As a cereal-loving, self-loathing professor of literature and a crazed gambler who has literally gambled his whole life away, Jim is in a tough spot. He has enormous debts and borrows from one low-life money lender to pay another – although he then pays neither, and loses that money at the casino too. His bottoming out is made even more embarrassing because his most promising student (Brie Larson) happens to witness it.
But the truth is, it’s exceedingly hard to care about this guy. Even if you cut him some slack in light of his compulsive disease, we also see that he’s not terribly good at his job, or at being a son, or at being a person. He’s a self-destructive guy who just stopped caring a long time ago and there are no redeeming qualities to be discovered, even if a young blonde somehow finds him alluring.
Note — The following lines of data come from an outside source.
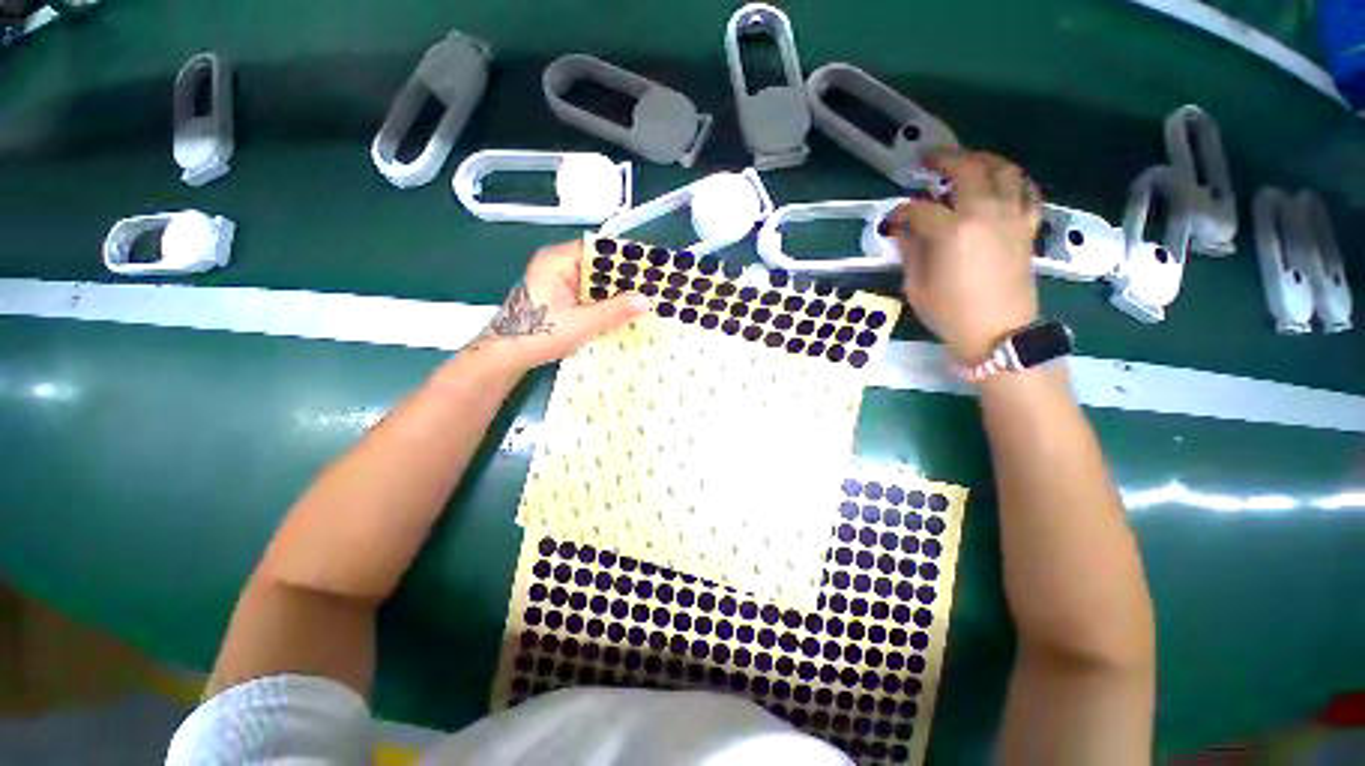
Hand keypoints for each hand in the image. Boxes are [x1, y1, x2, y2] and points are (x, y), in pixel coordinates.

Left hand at [464, 241, 649, 373]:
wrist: (506, 356)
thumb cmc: (539, 334)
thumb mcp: (582, 323)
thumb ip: (615, 311)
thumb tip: (646, 301)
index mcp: (557, 261)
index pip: (598, 250)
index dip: (624, 259)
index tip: (649, 270)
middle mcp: (557, 266)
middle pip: (598, 266)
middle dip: (623, 279)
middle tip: (651, 289)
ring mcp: (557, 283)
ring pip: (594, 283)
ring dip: (615, 293)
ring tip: (643, 301)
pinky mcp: (559, 298)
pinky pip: (588, 295)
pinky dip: (603, 303)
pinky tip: (622, 313)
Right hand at [883, 150, 1042, 362]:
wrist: (999, 333)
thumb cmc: (950, 313)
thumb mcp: (916, 285)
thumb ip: (910, 250)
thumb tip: (904, 229)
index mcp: (952, 231)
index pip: (920, 208)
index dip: (901, 211)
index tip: (892, 219)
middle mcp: (985, 212)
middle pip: (967, 169)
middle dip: (944, 159)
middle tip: (927, 159)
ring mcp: (1011, 216)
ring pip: (1003, 170)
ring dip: (982, 159)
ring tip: (966, 161)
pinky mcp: (1027, 226)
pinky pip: (1026, 191)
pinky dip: (1013, 179)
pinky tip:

[Sidebar: young women always think they can save the bad guys they’re attracted to. They can’t. Give her 6 years and she’ll be throwing houseplants at his head while she furiously packs her bags, accusing him of stealing her youth.]
This film is watchable but it’s derivative and never justifies its own existence. The original is still king. This one flubbed the minute Wahlberg came on board and just flopped about like a balloon with a slow leak.